— EXTRACT PROVIDED —

☆ ☆ ☆ ☆

This matter comes before the Court on Defendant Luedtke Trucking, Inc.'s ("Luedtke Trucking") Motion to Dismiss Plaintiff Rivka C. Steinberg's Complaint and/or Motion to Transfer Venue (Doc. #8) filed on August 19, 2016. Steinberg responded in opposition (Doc. #14) on September 6, 2016. This matter is ripe for review.2

BACKGROUND

On June 12, 2015, Steinberg attended the Bonaroo Music Festival ("Bonaroo") in Manchester, Tennessee along with a group of friends. (Doc. #1 at 2). On June 13, 2015, Steinberg and her friends decided to camp at an undisclosed location following Bonaroo's conclusion. Id. Accordingly, Steinberg arranged for an undisclosed person to pick her up on the morning of June 14, 2015 and to transport her to her campsite. Id. Pursuant to the arrangement, Steinberg was to meet her transportation at a truck plaza located in Manchester, Tennessee. Id.

The night before she was to meet her ride to the camp site, Steinberg and her friends were in an area near the rear of the truck plaza. Id. While waiting, Steinberg consumed a beer that had been passed to her by one of her friends, who had previously purchased it at Bonaroo. Id. Unbeknownst to Steinberg, an unidentified person had drugged her beer, causing her to lose memory of the events that transpired thereafter. Id.

Steinberg awoke the next day in the vicinity of the rear tire of a tractor trailer owned and operated by Luedtke Trucking. Id. As the driver of the truck turned the engine on, Steinberg realized that she was in danger of being struck. Id. Despite her efforts to move to safety, she was run over as the truck moved forward. Id.

☆ ☆ ☆ ☆

— EXERCISE TASKS —
A) Duplicate the part of the Luedtke Trucking opinion that begins at the words "The night before" and stops after the words "transpired thereafter. Id.".
B) Which dates appear in the Luedtke Trucking opinion? List every one.
C) Resume the Luedtke Trucking opinion from where it stops.

☆ ☆ ☆ ☆

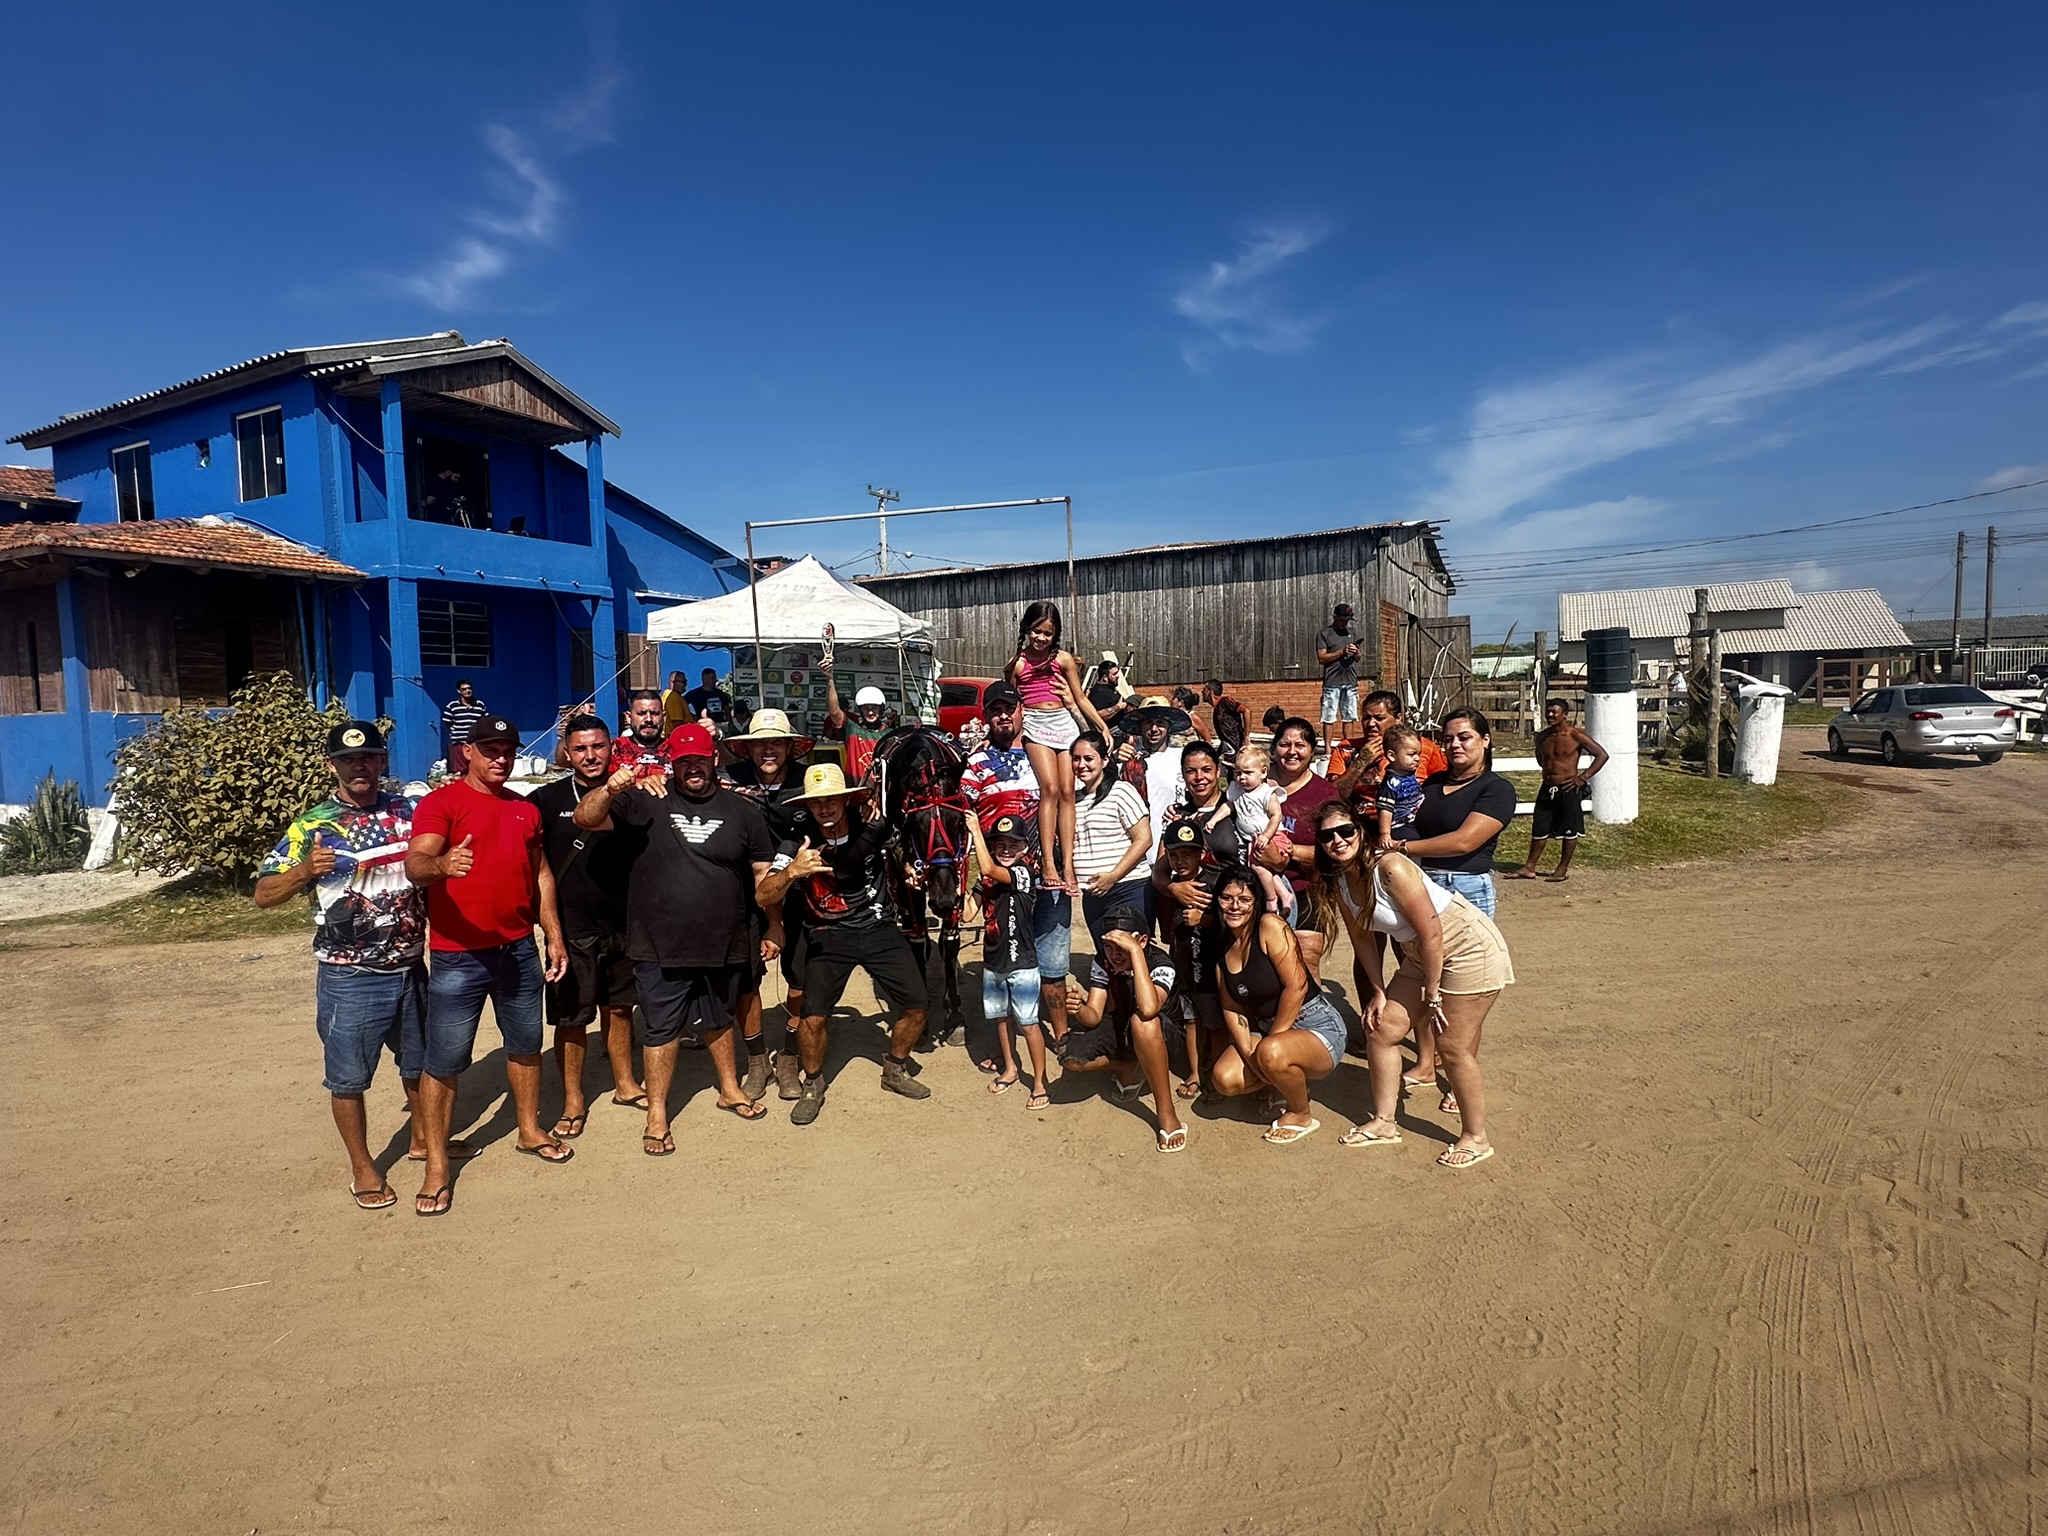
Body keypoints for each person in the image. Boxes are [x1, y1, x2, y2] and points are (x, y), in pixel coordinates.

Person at [570, 723, 774, 1153]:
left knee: (719, 1018)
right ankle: (657, 1114)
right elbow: (584, 817)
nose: (692, 768)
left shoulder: (743, 812)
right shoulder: (646, 799)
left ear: (714, 759)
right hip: (659, 943)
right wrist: (612, 787)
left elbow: (761, 874)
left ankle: (730, 1088)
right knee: (661, 1029)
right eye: (684, 762)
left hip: (725, 939)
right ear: (672, 764)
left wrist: (775, 925)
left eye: (699, 759)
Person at [253, 720, 427, 1211]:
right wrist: (304, 871)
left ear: (382, 761)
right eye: (348, 759)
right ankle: (363, 1167)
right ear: (333, 766)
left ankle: (422, 1139)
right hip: (350, 976)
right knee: (348, 1079)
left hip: (411, 966)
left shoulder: (409, 812)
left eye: (368, 756)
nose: (359, 766)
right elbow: (263, 894)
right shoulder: (312, 826)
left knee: (420, 1065)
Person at [405, 714, 573, 1218]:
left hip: (518, 949)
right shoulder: (441, 803)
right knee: (444, 1060)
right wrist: (442, 866)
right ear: (468, 753)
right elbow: (416, 864)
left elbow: (541, 875)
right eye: (490, 750)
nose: (501, 758)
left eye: (508, 750)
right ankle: (437, 1166)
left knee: (525, 1043)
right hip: (459, 954)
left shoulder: (524, 809)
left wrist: (553, 934)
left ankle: (528, 1129)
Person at [1303, 799, 1511, 1166]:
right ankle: (1385, 1123)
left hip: (1466, 947)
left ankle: (1475, 1137)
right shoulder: (1340, 880)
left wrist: (1432, 992)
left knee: (1452, 1045)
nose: (1337, 840)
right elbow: (1362, 938)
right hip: (1421, 953)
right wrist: (1378, 990)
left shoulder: (1391, 867)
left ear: (1360, 832)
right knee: (1382, 1027)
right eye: (1327, 836)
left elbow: (1433, 932)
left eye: (1345, 831)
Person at [756, 763, 932, 1124]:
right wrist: (791, 872)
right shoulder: (797, 840)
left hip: (879, 928)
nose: (824, 808)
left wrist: (910, 871)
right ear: (807, 805)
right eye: (816, 802)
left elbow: (901, 849)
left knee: (917, 1005)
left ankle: (895, 1069)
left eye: (831, 800)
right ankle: (813, 1083)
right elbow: (763, 895)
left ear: (845, 800)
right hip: (827, 933)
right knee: (812, 1017)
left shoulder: (872, 823)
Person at [529, 713, 646, 1141]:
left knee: (620, 1008)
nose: (590, 755)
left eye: (598, 746)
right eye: (580, 748)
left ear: (612, 747)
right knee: (572, 1018)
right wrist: (552, 934)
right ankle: (573, 1099)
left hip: (624, 924)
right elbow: (538, 871)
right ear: (566, 752)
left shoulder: (633, 796)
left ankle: (625, 1083)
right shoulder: (545, 800)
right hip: (572, 928)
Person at [961, 683, 1072, 1063]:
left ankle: (1063, 1036)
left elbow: (1072, 797)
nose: (1003, 715)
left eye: (1009, 707)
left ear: (1023, 709)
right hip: (1001, 883)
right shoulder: (976, 762)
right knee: (1004, 963)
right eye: (995, 710)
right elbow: (962, 815)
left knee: (1052, 965)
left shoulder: (1047, 753)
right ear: (985, 717)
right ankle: (1005, 1051)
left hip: (1048, 877)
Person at [1207, 866, 1348, 1145]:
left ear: (1256, 902)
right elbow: (1232, 1007)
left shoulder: (1270, 926)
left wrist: (1269, 1046)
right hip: (1267, 1029)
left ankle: (1300, 1112)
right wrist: (1250, 1053)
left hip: (1315, 1023)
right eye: (1226, 898)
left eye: (1244, 899)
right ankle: (1285, 1080)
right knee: (1224, 1078)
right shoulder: (1222, 946)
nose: (1235, 906)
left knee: (1271, 1053)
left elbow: (1297, 986)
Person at [721, 707, 816, 1099]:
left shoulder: (807, 781)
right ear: (748, 748)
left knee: (801, 981)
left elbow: (839, 811)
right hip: (743, 897)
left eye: (776, 742)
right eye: (760, 743)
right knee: (746, 982)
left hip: (801, 896)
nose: (768, 750)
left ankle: (789, 1056)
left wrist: (867, 807)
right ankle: (757, 1059)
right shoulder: (728, 780)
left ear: (790, 747)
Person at [1063, 907, 1188, 1153]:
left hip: (1165, 1033)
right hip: (1123, 1024)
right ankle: (1128, 1064)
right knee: (1071, 1058)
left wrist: (1136, 954)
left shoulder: (1161, 963)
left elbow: (1149, 1009)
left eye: (1122, 947)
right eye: (1109, 946)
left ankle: (1166, 1113)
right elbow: (1093, 1016)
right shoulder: (1102, 961)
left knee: (1143, 1022)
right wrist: (1079, 1008)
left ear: (1142, 941)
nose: (1114, 955)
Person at [1005, 600, 1109, 893]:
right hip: (1035, 725)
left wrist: (1100, 725)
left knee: (1067, 791)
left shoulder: (1063, 660)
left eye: (1048, 633)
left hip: (1063, 723)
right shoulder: (1018, 664)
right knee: (1049, 789)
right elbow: (1011, 703)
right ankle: (1048, 862)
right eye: (1036, 631)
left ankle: (1069, 865)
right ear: (1027, 629)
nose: (1041, 638)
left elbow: (1080, 697)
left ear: (1056, 635)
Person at [1399, 706, 1516, 918]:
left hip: (1465, 887)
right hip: (1420, 882)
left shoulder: (1497, 789)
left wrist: (1402, 847)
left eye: (1464, 738)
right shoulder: (1433, 783)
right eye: (1448, 739)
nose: (1454, 745)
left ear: (1485, 740)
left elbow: (1464, 842)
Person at [970, 814, 1052, 1110]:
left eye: (1013, 844)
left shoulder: (1023, 873)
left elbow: (989, 867)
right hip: (993, 963)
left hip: (1023, 965)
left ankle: (1040, 1082)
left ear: (1025, 848)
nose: (1006, 849)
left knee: (1028, 1024)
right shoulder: (986, 880)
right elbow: (967, 913)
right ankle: (1010, 1067)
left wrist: (975, 831)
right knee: (1001, 1019)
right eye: (1000, 844)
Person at [1251, 718, 1339, 978]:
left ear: (1312, 751)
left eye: (1300, 745)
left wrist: (1289, 852)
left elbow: (1336, 852)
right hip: (1254, 888)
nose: (1292, 751)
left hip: (1306, 888)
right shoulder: (1252, 782)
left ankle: (1310, 1006)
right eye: (1284, 744)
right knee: (1259, 964)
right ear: (1273, 749)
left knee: (1306, 961)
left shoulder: (1324, 795)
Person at [1153, 817, 1226, 1104]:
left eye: (1187, 854)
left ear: (1201, 853)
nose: (1180, 861)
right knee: (1191, 1020)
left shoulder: (1216, 881)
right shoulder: (1170, 887)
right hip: (1183, 966)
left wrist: (1202, 919)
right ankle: (1195, 1072)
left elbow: (1230, 925)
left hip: (1211, 969)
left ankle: (1216, 1073)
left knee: (1216, 1024)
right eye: (1174, 855)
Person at [1510, 698, 1608, 883]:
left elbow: (1602, 755)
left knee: (1569, 830)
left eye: (1554, 712)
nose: (1550, 715)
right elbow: (1541, 760)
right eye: (1548, 712)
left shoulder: (1575, 735)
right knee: (1539, 828)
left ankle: (1562, 869)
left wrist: (1583, 777)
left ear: (1565, 714)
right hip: (1547, 788)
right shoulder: (1542, 736)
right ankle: (1529, 867)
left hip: (1569, 788)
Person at [1070, 730, 1153, 941]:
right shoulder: (1074, 800)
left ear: (1105, 760)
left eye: (1089, 758)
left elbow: (1144, 839)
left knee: (1130, 951)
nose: (1081, 765)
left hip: (1127, 888)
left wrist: (1114, 876)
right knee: (1106, 954)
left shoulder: (1121, 791)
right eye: (1076, 759)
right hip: (1092, 895)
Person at [1204, 742, 1292, 918]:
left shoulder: (1267, 793)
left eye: (1248, 773)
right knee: (1266, 869)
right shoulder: (1237, 790)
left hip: (1272, 836)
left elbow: (1276, 816)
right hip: (1253, 839)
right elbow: (1229, 806)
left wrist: (1267, 835)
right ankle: (1285, 894)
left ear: (1263, 773)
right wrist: (1213, 820)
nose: (1242, 778)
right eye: (1238, 773)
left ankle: (1271, 899)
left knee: (1257, 867)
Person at [1339, 690, 1447, 824]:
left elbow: (1445, 787)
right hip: (1361, 825)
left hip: (1412, 825)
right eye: (1366, 718)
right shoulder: (1346, 749)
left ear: (1398, 719)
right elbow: (1331, 797)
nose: (1371, 724)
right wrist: (1361, 762)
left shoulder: (1424, 747)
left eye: (1379, 718)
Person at [1116, 696, 1188, 844]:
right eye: (1148, 723)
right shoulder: (1128, 761)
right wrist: (1112, 761)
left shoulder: (1183, 758)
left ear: (1169, 727)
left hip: (1175, 842)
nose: (1154, 729)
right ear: (1140, 727)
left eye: (1160, 723)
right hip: (1135, 844)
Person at [821, 657, 894, 783]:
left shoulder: (890, 735)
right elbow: (834, 712)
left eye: (874, 708)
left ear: (881, 709)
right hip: (855, 790)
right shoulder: (852, 730)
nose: (870, 712)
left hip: (882, 792)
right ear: (860, 710)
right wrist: (829, 679)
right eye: (866, 708)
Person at [1373, 724, 1426, 851]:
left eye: (1419, 754)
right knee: (1413, 842)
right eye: (1411, 754)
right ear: (1392, 756)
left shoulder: (1408, 774)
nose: (1417, 758)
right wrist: (1385, 833)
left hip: (1414, 819)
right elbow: (1386, 809)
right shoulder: (1391, 784)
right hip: (1400, 825)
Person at [1316, 602, 1363, 730]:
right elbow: (1321, 658)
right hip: (1332, 681)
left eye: (1347, 620)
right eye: (1343, 620)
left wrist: (1356, 652)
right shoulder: (1325, 633)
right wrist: (1341, 652)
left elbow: (1358, 658)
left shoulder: (1352, 633)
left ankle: (1347, 742)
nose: (1345, 623)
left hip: (1350, 680)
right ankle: (1327, 743)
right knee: (1328, 716)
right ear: (1334, 617)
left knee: (1349, 716)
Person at [611, 689, 671, 777]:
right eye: (641, 713)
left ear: (664, 717)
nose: (649, 719)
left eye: (654, 713)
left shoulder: (675, 748)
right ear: (629, 717)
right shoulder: (615, 749)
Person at [440, 679, 487, 768]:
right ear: (459, 691)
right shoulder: (452, 706)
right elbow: (447, 722)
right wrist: (455, 732)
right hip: (459, 743)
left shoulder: (480, 705)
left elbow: (484, 721)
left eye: (469, 688)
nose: (467, 691)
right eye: (464, 689)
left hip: (475, 743)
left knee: (475, 768)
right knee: (460, 771)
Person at [1088, 652, 1135, 734]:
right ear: (1105, 677)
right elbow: (1097, 716)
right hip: (1112, 731)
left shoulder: (1110, 688)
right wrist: (1117, 707)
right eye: (1114, 674)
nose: (1118, 676)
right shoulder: (1098, 693)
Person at [1204, 679, 1247, 759]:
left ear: (1210, 691)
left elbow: (1246, 711)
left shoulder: (1225, 702)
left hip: (1235, 747)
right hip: (1227, 747)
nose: (1202, 692)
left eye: (1204, 690)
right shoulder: (1217, 708)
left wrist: (1246, 736)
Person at [684, 668, 733, 736]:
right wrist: (692, 716)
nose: (715, 680)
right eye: (712, 678)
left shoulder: (720, 693)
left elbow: (727, 709)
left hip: (720, 726)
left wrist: (730, 724)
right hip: (704, 726)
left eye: (715, 678)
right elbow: (682, 705)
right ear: (704, 679)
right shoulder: (694, 694)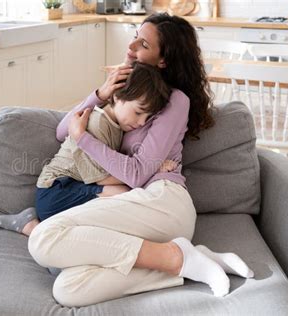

☆ ☆ ☆ ☆

— ANSWERS PER TASK —
A)
The night before she was to meet her ride to the camp site, Steinberg and her friends were in an area near the rear of the truck plaza. Id. While waiting, Steinberg consumed a beer that had been passed to her by one of her friends, who had previously purchased it at Bonaroo. Id. Unbeknownst to Steinberg, an unidentified person had drugged her beer, causing her to lose memory of the events that transpired thereafter. Id.

B)
August 19, 2016
September 6, 2016
June 12, 2015
June 13, 2015
June 14, 2015

C)
Citing the existence of diversity jurisdiction, and alleging that venue is proper because Luedtke Trucking maintains a principal place of business in Naples, Florida, Steinberg subsequently brought the instant action in this Court. Id. at 1. Specifically, Steinberg alleges that Luedtke Trucking's actions, or lack thereof, constitute negligence because its driver did not inspect the tractor trailer for potential hazards prior to engaging it, as well as negligence per se because the driver did not inspect the truck prior to use in compliance with 49 C.F.R. § 390 et seq. (Doc. #1 at 3). Steinberg further alleges that Defendant John Doe's actions constituted negligence stemming from the placement of the drug into her drink, which she avers caused her to wake up near the tractor trailer tire. Id. at 4.

Now, Luedtke Trucking, Inc. moves to dismiss the Complaint, or, in the alternative, to transfer to a more appropriate venue.

LEGAL STANDARD

When challenged by a motion to dismiss for on improper venue pursuant to Federal Rule of Civil Procedure 12(b)(3), the plaintiff has the burden of showing that venue is proper in its chosen forum. Brown v. Brown, No. 8:06-CV-1028T24GW, 2007 WL 949424, at *2 (M.D. Fla. Mar. 27, 2007). A court considering a motion to dismiss for improper venue must accept the plaintiff's allegations as true and evaluate all plausible inferences derived from those facts in favor of the plaintiff. Dyck-O'Neal, Inc. v. England, No. 2:15-CV-27-FTM-38DNF, 2015 WL 1911268, at *2 (M.D. Fla. Apr. 27, 2015). That said, when evaluating such a motion, "the court may consider matters outside the pleadings such as affidavit testimony." Wai v. Rainbow Holdings, 315 F.Supp.2d 1261, 1268 (S.D.Fla.2004). Therefore, "to resolve such a motion, the Court accepts all allegations of the complaint as true, unless contradicted by the defendant's evidence, and draws all reasonable inferences and resolves all factual conflicts in favor of the plaintiff." Dyck-O'Neal, Inc., 2015 WL 1911268, at *2.

DISCUSSION

In its Motion, Luedtke Trucking argues that because it does not maintain its principal place of business within the Middle District of Florida, and because there is no indication that John Doe lives in this district, Steinberg's Complaint should be dismissed for improper venue, or in the alternative, that the Court transfer venue pursuant to 28 U.S.C. § 1404(a) to the Eastern District of Tennessee, where the incident occurred.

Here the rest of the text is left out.